SUPPLIED TEXT:
===

ENCRYPTION:NOITPYRCNE

If you fell asleep in English class, then I hope you were woken up when your teacher was talking about Latin roots. Latin plants have Latin roots, but that is not what I am talking about. So the word “crypt” means hidden. To encrypt means to put something into a hidden form. To decrypt means to take something out of that hidden form. I can encrypt “My dog is fat” into Morse code so that no one has to know. Anyone could understand it in English, but not many people would understand “My dog is fat” in a series of beeps and boops in Morse code. But how would you take that Morse code and put it back into English? Google translate? No. You’d need a key. Something that shows what the beeps and boops translate into. It’s the same shabang with computers. Anyone, even my technology illiterate mother, could go onto the WiFi and intercept whatever weird Zoom meeting I am in and watch the video. But what if I encrypted it and made sure that only me and whoever was on the receiving end had the key. That means that my computer can decrypt the video, my friend’s computer can decrypt the video, but to whoever is illegally intercepting it, it is complete and udder jargon. That is encryption.

Evil or clueless?

===

WHAT YOU WILL DO:
- 1) Using the encryption passage above, explain in one to three sentences why someone who intercepts the encrypted Zoom video cannot watch it.
- 2) Decide whether each statement agrees with the encryption passage above. Give yes or no for each, along with the deciding words from the passage, quoted exactly.
(a) The word "crypt" means hidden.
(b) Google Translate can turn Morse code back into English.
(c) To decrypt means to put something into a hidden form.

ENTRIES SHOWN:
===

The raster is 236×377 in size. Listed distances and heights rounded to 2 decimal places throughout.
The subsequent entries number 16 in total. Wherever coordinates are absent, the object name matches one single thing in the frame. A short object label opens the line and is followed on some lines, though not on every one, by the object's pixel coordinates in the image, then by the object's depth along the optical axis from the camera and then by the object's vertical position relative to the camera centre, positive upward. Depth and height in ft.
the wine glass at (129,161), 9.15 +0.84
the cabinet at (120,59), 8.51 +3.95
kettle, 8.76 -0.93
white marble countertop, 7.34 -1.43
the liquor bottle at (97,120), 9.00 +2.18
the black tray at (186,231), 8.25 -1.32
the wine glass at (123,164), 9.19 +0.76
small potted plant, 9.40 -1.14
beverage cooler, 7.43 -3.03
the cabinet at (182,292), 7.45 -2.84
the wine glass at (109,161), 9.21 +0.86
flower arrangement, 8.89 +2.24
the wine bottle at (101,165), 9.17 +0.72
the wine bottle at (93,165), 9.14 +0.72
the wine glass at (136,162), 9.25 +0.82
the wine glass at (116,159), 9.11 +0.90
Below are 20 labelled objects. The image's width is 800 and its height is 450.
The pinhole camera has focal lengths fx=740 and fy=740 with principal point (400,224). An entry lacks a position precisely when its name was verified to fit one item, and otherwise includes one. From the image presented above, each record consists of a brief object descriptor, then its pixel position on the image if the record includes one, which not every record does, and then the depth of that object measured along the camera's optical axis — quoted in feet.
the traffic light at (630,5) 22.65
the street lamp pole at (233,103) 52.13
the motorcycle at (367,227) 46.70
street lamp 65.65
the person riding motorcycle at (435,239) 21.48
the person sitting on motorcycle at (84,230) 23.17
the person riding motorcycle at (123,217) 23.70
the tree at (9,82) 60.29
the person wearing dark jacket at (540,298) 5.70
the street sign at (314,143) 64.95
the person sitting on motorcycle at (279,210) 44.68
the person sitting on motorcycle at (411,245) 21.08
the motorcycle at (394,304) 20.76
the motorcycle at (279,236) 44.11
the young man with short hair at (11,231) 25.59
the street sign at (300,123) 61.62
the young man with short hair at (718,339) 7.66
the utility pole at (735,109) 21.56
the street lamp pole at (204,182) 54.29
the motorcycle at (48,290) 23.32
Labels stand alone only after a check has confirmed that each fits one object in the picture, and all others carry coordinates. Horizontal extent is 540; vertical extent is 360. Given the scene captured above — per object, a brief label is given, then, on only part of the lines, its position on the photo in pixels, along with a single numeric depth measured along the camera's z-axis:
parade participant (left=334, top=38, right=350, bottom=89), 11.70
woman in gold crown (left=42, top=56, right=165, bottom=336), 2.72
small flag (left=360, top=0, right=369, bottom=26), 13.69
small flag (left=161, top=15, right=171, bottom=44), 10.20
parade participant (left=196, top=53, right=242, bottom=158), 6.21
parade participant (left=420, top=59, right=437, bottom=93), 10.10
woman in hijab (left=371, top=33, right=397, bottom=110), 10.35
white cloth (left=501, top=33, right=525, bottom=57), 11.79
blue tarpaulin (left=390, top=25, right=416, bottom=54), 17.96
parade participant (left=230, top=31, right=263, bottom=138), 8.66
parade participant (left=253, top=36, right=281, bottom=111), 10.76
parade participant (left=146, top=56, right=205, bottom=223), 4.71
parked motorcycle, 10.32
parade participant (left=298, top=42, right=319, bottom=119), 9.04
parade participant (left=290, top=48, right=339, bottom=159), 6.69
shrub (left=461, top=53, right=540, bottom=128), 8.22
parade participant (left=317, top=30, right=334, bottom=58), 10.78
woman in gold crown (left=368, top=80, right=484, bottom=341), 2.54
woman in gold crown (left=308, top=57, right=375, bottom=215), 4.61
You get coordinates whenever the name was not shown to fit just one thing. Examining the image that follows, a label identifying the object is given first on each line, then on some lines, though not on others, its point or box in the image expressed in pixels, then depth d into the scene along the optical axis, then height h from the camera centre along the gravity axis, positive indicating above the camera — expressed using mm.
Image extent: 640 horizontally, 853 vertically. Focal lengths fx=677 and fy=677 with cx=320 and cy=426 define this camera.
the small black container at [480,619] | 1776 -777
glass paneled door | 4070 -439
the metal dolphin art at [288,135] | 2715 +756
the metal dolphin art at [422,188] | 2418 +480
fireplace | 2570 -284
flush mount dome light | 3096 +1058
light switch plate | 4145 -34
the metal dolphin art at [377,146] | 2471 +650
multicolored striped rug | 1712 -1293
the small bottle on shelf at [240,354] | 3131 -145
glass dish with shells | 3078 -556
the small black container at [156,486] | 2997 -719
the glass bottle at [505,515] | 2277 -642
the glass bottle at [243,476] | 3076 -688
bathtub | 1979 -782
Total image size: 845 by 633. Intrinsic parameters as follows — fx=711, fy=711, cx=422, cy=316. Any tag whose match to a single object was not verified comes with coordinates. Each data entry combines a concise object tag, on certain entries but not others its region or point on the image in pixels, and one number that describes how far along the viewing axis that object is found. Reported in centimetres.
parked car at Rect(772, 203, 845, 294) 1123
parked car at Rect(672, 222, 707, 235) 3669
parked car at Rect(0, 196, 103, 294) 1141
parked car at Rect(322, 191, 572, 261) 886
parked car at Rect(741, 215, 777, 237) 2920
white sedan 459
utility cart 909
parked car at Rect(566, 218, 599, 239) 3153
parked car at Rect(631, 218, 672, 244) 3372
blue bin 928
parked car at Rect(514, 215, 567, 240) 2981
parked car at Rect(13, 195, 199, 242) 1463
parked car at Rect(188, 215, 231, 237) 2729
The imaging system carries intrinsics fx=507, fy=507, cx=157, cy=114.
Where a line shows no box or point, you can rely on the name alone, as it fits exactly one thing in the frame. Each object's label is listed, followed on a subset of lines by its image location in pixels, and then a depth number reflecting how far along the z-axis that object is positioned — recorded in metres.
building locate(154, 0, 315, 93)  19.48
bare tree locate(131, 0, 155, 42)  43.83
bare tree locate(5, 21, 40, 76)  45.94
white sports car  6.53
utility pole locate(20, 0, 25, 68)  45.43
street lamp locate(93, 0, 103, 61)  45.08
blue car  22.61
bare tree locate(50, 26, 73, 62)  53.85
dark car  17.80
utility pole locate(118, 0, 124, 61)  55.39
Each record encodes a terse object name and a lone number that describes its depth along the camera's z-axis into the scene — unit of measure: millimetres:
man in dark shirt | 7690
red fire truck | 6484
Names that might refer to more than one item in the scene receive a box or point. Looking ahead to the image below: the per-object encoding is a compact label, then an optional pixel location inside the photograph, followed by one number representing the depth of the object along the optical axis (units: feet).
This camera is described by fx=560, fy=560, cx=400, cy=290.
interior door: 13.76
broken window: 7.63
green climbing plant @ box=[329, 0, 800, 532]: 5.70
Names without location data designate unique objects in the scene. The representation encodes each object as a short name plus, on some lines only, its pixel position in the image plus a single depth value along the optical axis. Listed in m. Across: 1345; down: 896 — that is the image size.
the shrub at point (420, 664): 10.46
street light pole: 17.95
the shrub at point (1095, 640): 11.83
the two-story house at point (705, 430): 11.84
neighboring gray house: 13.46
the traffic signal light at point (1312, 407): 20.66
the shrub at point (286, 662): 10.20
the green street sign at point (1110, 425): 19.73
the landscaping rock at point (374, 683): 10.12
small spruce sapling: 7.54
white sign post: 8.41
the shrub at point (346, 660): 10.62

===

EXPECTED RESPONSES:
- 1) Only the sender and the person on the receiving end have the key, so only their computers can decrypt the video. To anyone intercepting it illegally, the video stays in its hidden form and makes no sense.

- 2)
(a) Yes: "So the word “crypt” means hidden."
(b) No: "Google translate? No. You’d need a key."
(c) No: "To decrypt means to take something out of that hidden form."